Start of Passage shown

Current BMW subscription offerings in the US include BMW Drive Recorder (a dash-cam function using existing driver-assist cameras), remote start, and various driver assistance packages. The company contends these services require ongoing infrastructure costs that justify monthly fees.
Other Automakers Push Forward
BMW isn't alone in testing subscription limits. Tesla eliminated the option to purchase Full Self-Driving outright in February 2026, forcing all customers into a $99 monthly subscription. Even buyers who might keep their Tesla for ten years and pay $11,880 in subscription fees have no choice — it's subscribe or go without.
Mercedes-Benz publicly criticized BMW's approach while quietly offering its own subscriptions. Magnus Ostberg, Mercedes' Chief Software Officer, told Top Gear the company provides a "luxury and holistic experience" without "nickeling and diming our customers." Yet Mercedes charges yearly fees to unlock additional performance in its EQ electric vehicles.
Volkswagen offers power upgrades by subscription on some EVs. Hyundai announced it's considering putting "Drift Mode" on the Ioniq 5 N behind a subscription paywall. Mazda keeps connected services locked behind annual fees even after hacking incidents and customer complaints.
The financial incentive is massive. Stellantis estimates it will earn €4 billion annually by 2026 from "monetizable connected cars," rising to €20 billion per year by the end of the decade. That's real money, and it's driving automaker strategy across the industry.

End of Passage shown

Task 1
In the passage on car subscriptions, what did Tesla do in February 2026?
Task 2
Pick up the passage on car subscriptions after its final sentence and keep writing it.
The data that follows comes from a separate source.

Start of Dataset entries

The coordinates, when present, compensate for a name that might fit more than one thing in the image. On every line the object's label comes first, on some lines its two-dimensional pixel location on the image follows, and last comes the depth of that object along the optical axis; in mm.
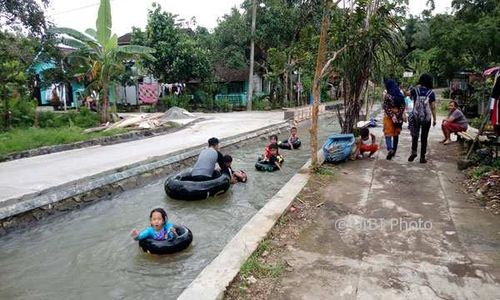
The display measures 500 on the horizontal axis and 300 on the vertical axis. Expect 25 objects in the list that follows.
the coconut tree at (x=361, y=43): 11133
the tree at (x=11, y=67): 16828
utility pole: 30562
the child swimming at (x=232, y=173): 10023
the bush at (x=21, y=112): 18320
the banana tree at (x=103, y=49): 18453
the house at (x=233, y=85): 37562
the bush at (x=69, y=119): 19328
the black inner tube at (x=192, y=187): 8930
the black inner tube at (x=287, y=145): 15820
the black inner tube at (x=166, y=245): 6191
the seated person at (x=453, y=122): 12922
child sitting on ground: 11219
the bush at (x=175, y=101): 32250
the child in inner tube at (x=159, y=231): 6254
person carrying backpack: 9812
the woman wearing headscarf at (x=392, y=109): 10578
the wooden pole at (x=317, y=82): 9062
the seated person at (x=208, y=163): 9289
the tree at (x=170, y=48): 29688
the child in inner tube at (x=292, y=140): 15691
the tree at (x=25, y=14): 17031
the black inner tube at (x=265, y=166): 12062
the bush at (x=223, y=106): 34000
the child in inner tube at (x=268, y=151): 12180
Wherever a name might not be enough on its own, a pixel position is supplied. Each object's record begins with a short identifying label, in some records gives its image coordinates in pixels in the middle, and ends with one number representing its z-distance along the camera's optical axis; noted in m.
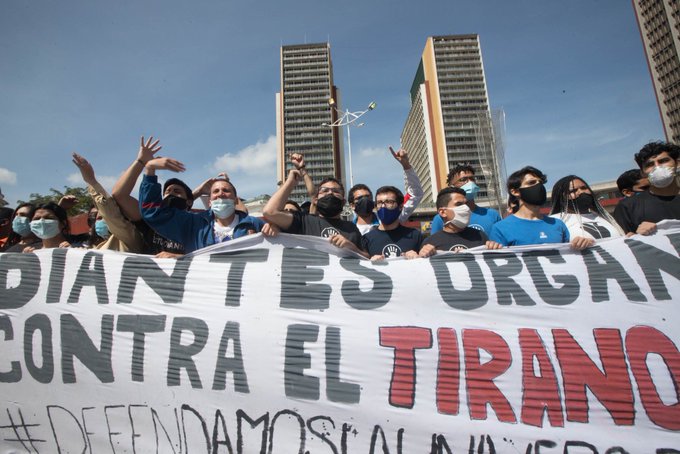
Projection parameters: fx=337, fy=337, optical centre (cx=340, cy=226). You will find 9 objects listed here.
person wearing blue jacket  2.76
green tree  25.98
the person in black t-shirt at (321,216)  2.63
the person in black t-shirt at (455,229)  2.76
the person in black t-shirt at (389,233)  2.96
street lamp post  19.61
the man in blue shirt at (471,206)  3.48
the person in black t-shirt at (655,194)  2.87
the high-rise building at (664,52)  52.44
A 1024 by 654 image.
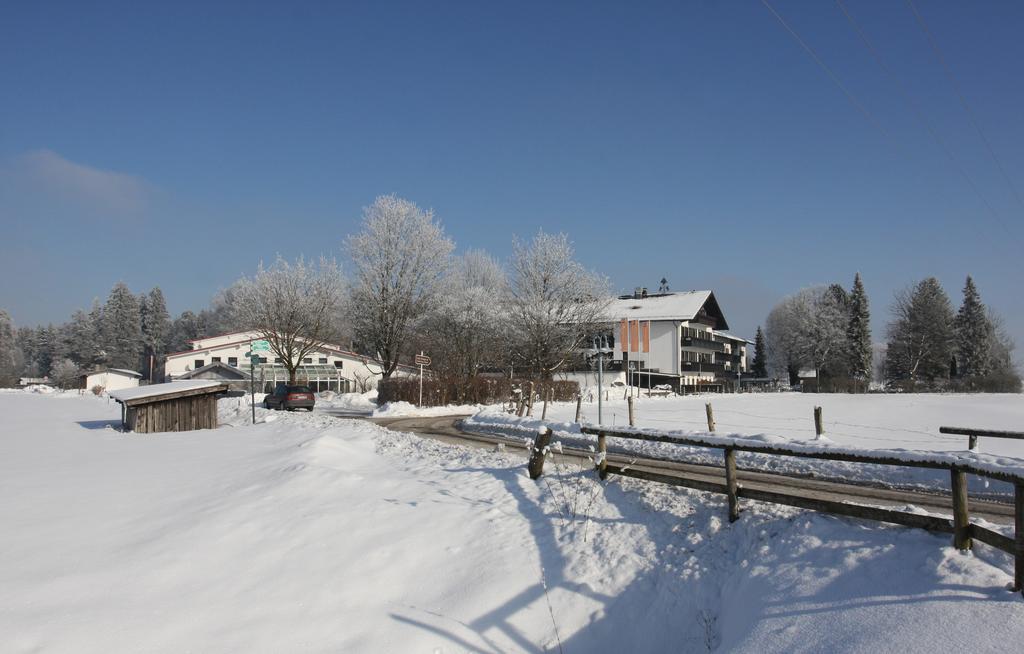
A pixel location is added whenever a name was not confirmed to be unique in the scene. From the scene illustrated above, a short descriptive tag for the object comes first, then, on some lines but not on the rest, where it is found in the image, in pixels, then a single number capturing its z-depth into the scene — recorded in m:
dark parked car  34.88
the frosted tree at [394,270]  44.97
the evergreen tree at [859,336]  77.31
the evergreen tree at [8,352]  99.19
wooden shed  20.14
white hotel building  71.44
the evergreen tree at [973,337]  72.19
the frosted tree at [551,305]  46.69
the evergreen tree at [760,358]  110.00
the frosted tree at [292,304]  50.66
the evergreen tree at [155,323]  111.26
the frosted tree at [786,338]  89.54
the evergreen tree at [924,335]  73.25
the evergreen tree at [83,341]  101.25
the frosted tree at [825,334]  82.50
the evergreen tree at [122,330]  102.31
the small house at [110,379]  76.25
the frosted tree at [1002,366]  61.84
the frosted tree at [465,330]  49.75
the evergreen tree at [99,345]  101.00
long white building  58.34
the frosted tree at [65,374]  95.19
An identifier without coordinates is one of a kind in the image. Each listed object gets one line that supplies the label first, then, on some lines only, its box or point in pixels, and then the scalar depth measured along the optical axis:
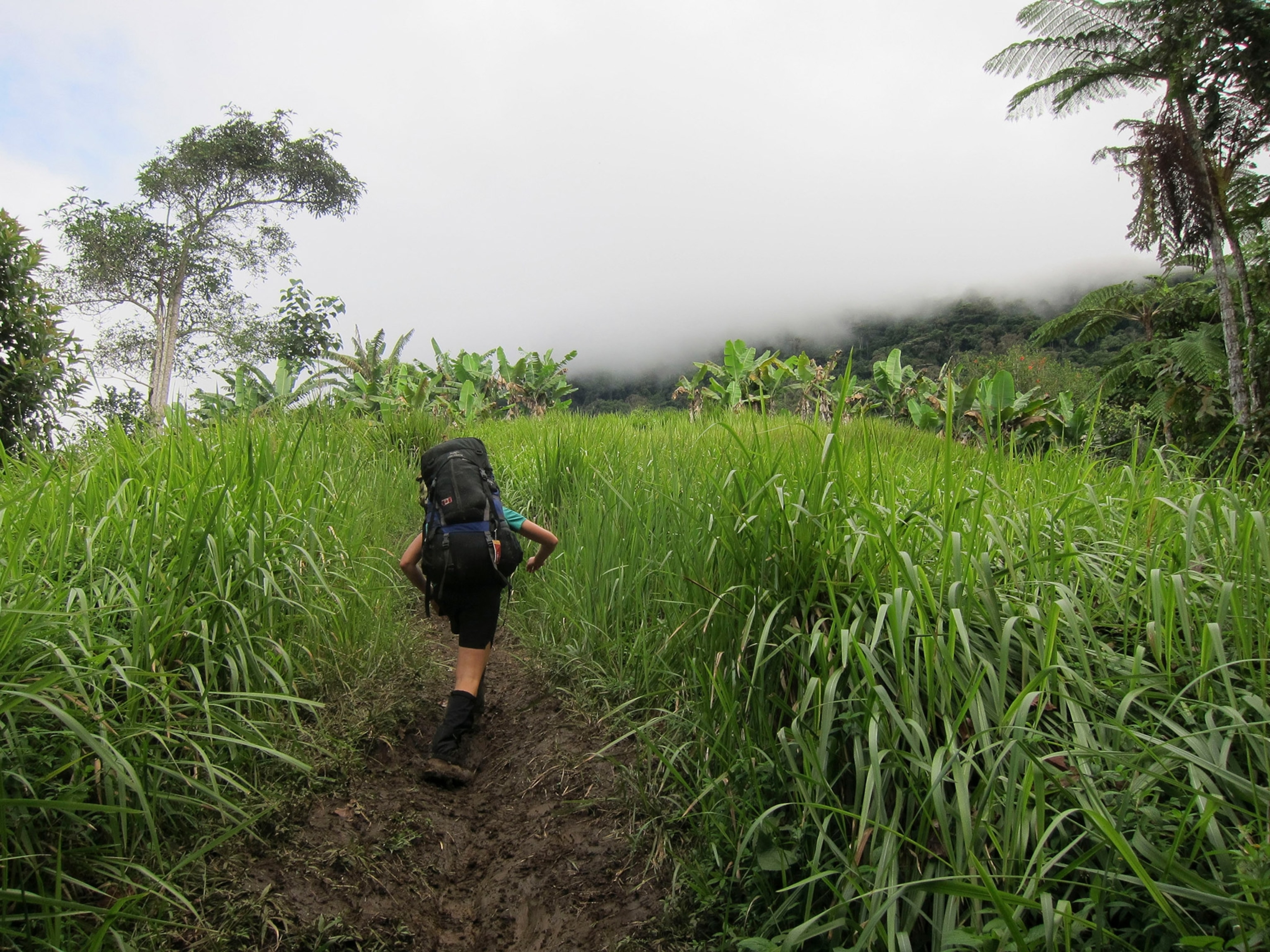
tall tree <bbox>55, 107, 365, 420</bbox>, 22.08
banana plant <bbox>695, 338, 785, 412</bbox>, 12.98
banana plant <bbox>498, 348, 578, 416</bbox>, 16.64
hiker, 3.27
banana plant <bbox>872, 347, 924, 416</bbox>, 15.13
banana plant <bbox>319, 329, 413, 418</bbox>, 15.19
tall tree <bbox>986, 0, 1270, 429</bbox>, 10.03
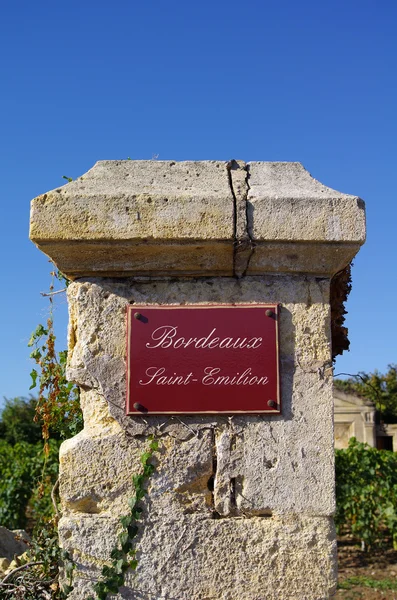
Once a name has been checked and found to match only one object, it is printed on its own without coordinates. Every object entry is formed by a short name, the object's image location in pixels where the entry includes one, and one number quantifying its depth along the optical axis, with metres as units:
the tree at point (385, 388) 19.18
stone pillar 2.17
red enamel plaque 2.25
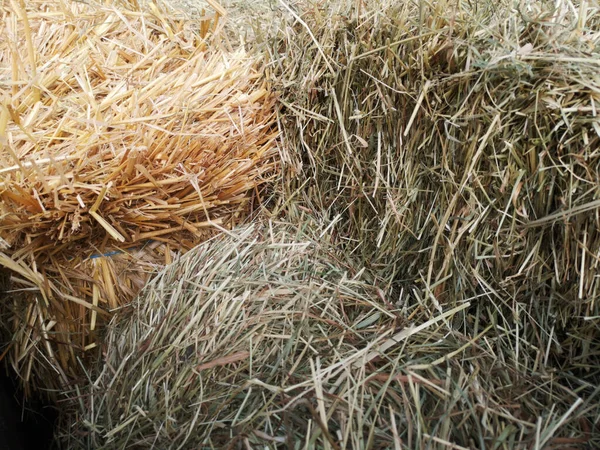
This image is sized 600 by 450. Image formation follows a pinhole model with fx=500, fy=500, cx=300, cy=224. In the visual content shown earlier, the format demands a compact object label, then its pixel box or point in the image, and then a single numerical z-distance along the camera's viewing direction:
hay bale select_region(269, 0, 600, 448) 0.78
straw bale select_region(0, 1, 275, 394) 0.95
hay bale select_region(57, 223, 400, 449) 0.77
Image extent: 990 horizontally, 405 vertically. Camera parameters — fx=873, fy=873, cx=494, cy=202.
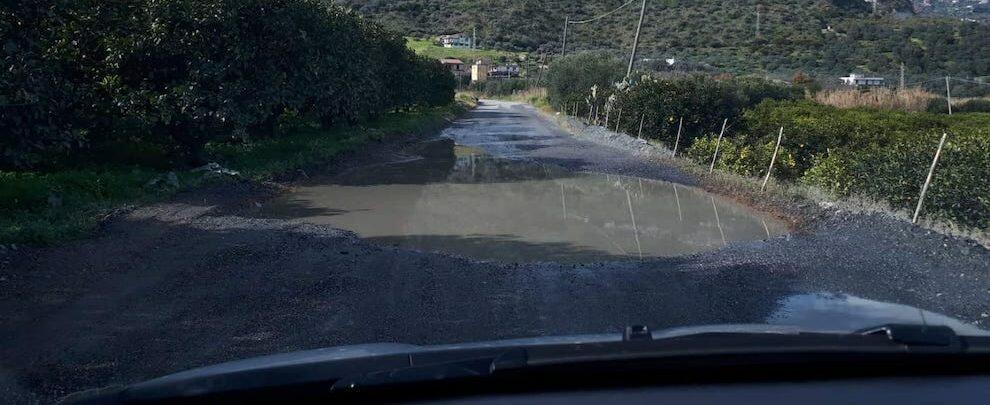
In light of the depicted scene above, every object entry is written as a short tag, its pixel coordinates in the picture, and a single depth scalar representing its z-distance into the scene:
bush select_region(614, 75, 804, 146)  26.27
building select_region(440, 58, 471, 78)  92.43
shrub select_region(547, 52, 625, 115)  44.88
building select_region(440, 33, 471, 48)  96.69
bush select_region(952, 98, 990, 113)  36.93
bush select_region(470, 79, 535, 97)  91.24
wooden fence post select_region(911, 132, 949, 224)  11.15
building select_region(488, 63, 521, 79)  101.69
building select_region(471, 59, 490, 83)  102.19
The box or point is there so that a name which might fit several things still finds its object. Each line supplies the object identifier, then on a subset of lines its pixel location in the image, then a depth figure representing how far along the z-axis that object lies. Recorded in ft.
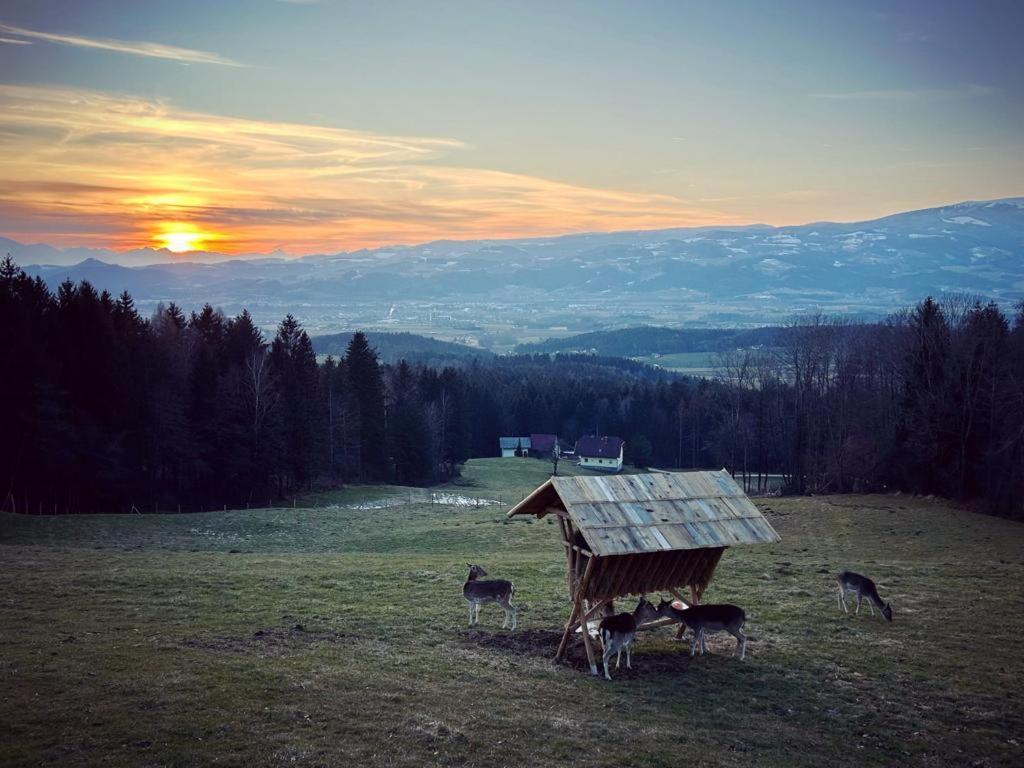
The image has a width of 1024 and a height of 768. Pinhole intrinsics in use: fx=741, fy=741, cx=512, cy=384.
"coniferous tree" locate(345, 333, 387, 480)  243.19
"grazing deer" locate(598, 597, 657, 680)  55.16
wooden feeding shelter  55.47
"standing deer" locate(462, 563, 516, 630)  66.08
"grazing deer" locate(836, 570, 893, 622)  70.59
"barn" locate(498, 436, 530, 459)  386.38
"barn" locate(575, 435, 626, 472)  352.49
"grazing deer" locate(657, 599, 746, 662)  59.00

End of Dataset entries

Exercise answer 1
Tesla eliminated the option to buy Full Self-Driving outright, making all customers take a $99 monthly subscription.

Exercise answer 2
Why This Keeps Happening
Automakers see subscription revenue as the future. One-time purchases generate money once. Subscriptions generate recurring revenue forever, and Wall Street values that predictability far more than unpredictable equipment sales.
The logic goes like this: build the hardware into every car to simplify manufacturing, then let customers activate features as needed. Buyers who want something immediately can purchase lifetime access. Buyers who only need it occasionally can subscribe monthly. Everyone gets flexibility.
The problem is that customers see it differently. When you buy a $50,000 car with heated seats already installed, being asked to pay $18 monthly to turn them on feels like extortion. You already paid for the hardware when you bought the vehicle. Now the manufacturer wants to charge you again just to flip the switch.
BMW learned this lesson the hard way with heated seats. But the company and its competitors believe software subscriptions are different enough that customers will accept them.
What Comes Next
The subscription trend isn't reversing. It's expanding into areas where automakers think they can justify ongoing fees: advanced driver assistance, performance upgrades, navigation updates, remote services, and entertainment features.
The key battleground will be distinguishing between hardware already in the car and software that genuinely requires ongoing support. Heated seats crossed the line. Parking assist that uses cloud processing might not.
For buyers, the message is clear: check what features require subscriptions before purchasing. That $40,000 SUV might have heated seats, but activating them could cost $18 every month. The sticker price no longer tells the whole story.